"Simple" projects have one contract awarded - one contractor will perform all the work, possibly with one or many subcontractors.
As complexity increases, some companies prefer to continue to award all the work to one main contractor, and let them manage the complexity of all the other subcontracts and other stakeholders...
Which is fine - until you realise that the main contractor will (must?) add 10-20% to the contract cost, to cover all the additional stakeholder management - and RISK - and the need to have people in-house that understand at least some of what it is that the subcontractors are doing.
This has led (sometimes) inexperienced companies to see that they can save BIG money if they split the work between multiple main contractors - which may be true, but only if they invest in the people and processes to manage interfaces. (see also our article on contract alignment).
If the investment is not made in experienced interface managers, and the infrastructure that comes with them, then the financial gains can turn into enormous losses.
The "owner/operator" for this project was the local authority - which had no real experience of large projects.
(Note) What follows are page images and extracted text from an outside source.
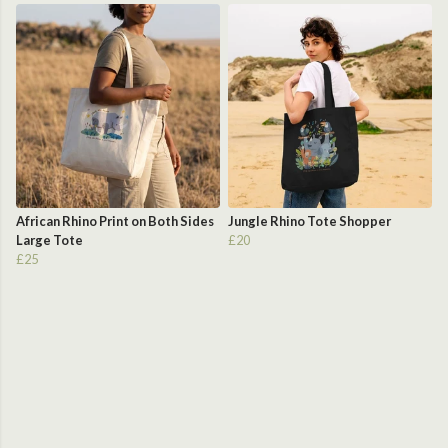
African Rhino Print on Both Sides
Jungle Rhino Tote Shopper
Large Tote
£20
£25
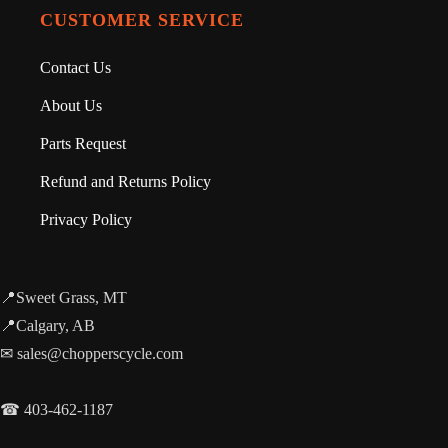
CUSTOMER SERVICE
Contact Us
About Us
Parts Request
Refund and Returns Policy
Privacy Policy
📍Sweet Grass, MT
📍Calgary, AB
✉ sales@chopperscycle.com
☎ 403-462-1187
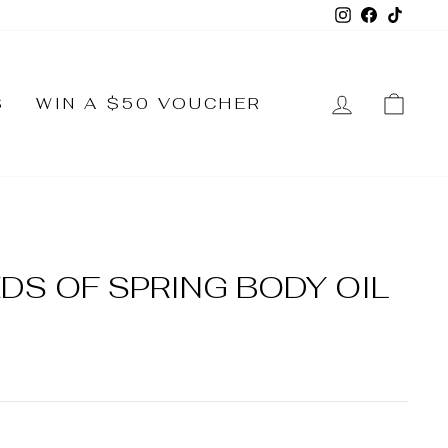
Instagram
Faceboo
TikTo
LOG IN
CA
S
WIN A $50 VOUCHER
S OF SPRING BODY OIL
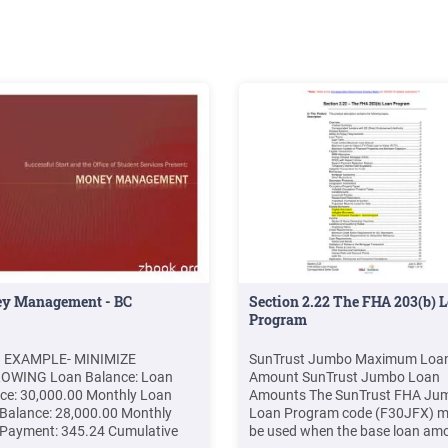
y Management - BC
Section 2.22 The FHA 203(b) 
Program
 EXAMPLE- MINIMIZE
SunTrust Jumbo Maximum Loa
OWING Loan Balance: Loan
Amount SunTrust Jumbo Loan
ce: 30,000.00 Monthly Loan
Amounts The SunTrust FHA Ju
Balance: 28,000.00 Monthly
Loan Program code (F30JFX) m
Payment: 345.24 Cumulative
be used when the base loan am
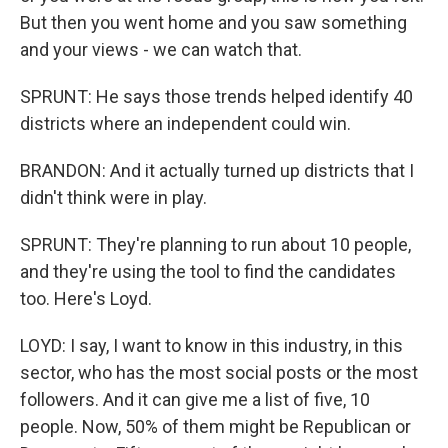
But then you went home and you saw something
and your views - we can watch that.
SPRUNT: He says those trends helped identify 40
districts where an independent could win.
BRANDON: And it actually turned up districts that I
didn't think were in play.
SPRUNT: They're planning to run about 10 people,
and they're using the tool to find the candidates
too. Here's Loyd.
LOYD: I say, I want to know in this industry, in this
sector, who has the most social posts or the most
followers. And it can give me a list of five, 10
people. Now, 50% of them might be Republican or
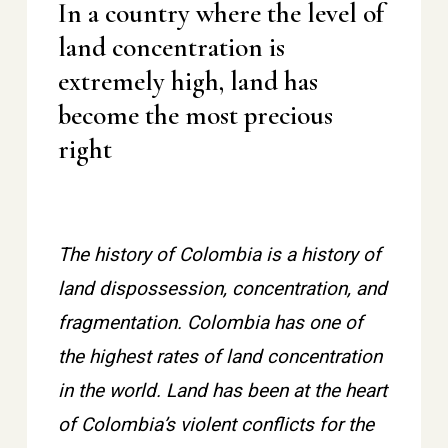
In a country where the level of
land concentration is
extremely high, land has
become the most precious
right
The history of Colombia is a history of
land dispossession, concentration, and
fragmentation. Colombia has one of
the highest rates of land concentration
in the world. Land has been at the heart
of Colombia’s violent conflicts for the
The project was split into separate scopes of work, but the contractors had no way of communicating effectively with each other.
Roles and Responsibilities were not clear.
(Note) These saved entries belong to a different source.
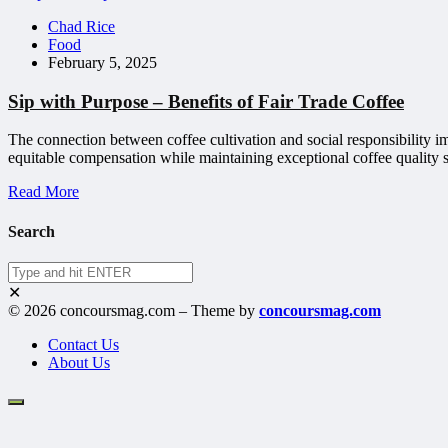
Chad Rice
Food
February 5, 2025
Sip with Purpose – Benefits of Fair Trade Coffee
The connection between coffee cultivation and social responsibility 
equitable compensation while maintaining exceptional coffee quality s
Read More
Search
✕
© 2026 concoursmag.com – Theme by
concoursmag.com
Contact Us
About Us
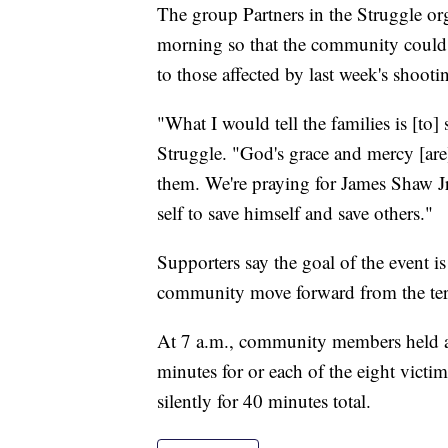
The group Partners in the Struggle or
morning so that the community could g
to those affected by last week's shooti
"What I would tell the families is [to] 
Struggle. "God's grace and mercy [are
them. We're praying for James Shaw J
self to save himself and save others."
Supporters say the goal of the event i
community move forward from the terr
At 7 a.m., community members held an
minutes for or each of the eight vict
silently for 40 minutes total.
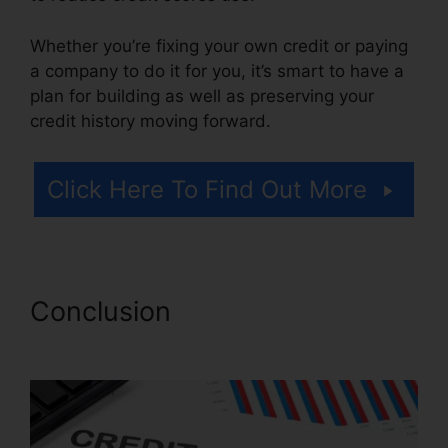
Whether you’re fixing your own credit or paying
a company to do it for you, it’s smart to have a
plan for building as well as preserving your
credit history moving forward.
Click Here To Find Out More
Conclusion
Jump Start Credit
Repair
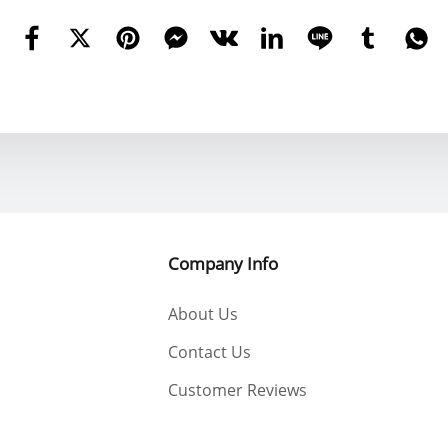
Company Info
About Us
Contact Us
Customer Reviews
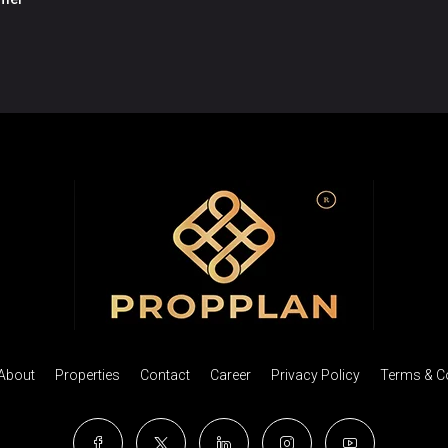
About
Properties
Contact
Career
Privacy Policy
Terms & C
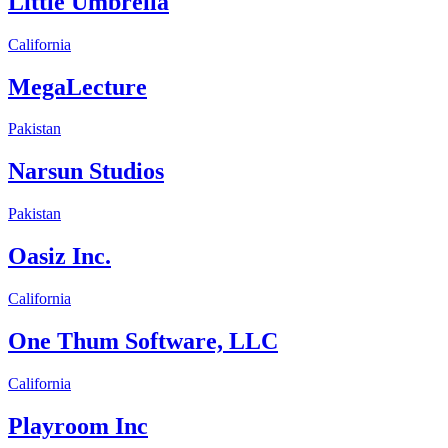
Little Umbrella
California
MegaLecture
Pakistan
Narsun Studios
Pakistan
Oasiz Inc.
California
One Thum Software, LLC
California
Playroom Inc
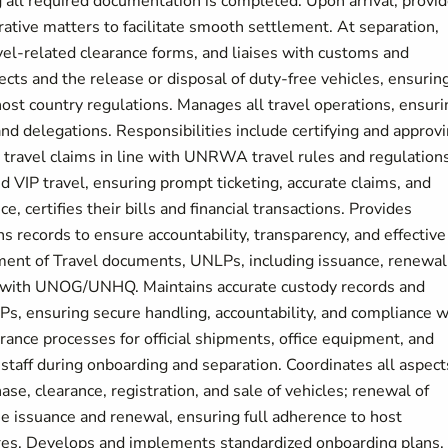
g all required documentation is completed. Upon arrival, provi
ative matters to facilitate smooth settlement. At separation,
el-related clearance forms, and liaises with customs and
ects and the release or disposal of duty-free vehicles, ensurin
ost country regulations. Manages all travel operations, ensuri
f and delegations. Responsibilities include certifying and approv
nd travel claims in line with UNRWA travel rules and regulations
d VIP travel, ensuring prompt ticketing, accurate claims, and
, certifies their bills and financial transactions. Provides
s records to ensure accountability, transparency, and effective
ement of Travel documents, UNLPs, including issuance, renewal
on with UNOG/UNHQ. Maintains accurate custody records and
Ps, ensuring secure handling, accountability, and compliance w
nce processes for official shipments, office equipment, and
l staff during onboarding and separation. Coordinates all aspect
ase, clearance, registration, and sale of vehicles; renewal of
ense issuance and renewal, ensuring full adherence to host
res. Develops and implements standardized onboarding plans,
There was unclear Scope of Work, and undefined interfaces between multiple stakeholders.
There was immature design (for example, a smoke control system that did not work as intended).
The airport opened in October 2020 - nearly 9 years late.
Great planning, great spacecraft, great takeoff, great journey to Mars... Crashed into Mars
Orbital insertion data was passed between two teams, not realising that one was using pound-seconds while the other used newton-seconds.
Complete failure to communicate effectively.
Total loss.
A great piece of infrastructure between the UK and France now, but the original company went broke because of costs and complexities during the project phase.
Ten contractors in a consortium. Two owner/operators, one each side of the channel, reporting to their governments. Undefined and changing requirements. The tunnel opened a year late and 100% over budget, at a time of high interest rates.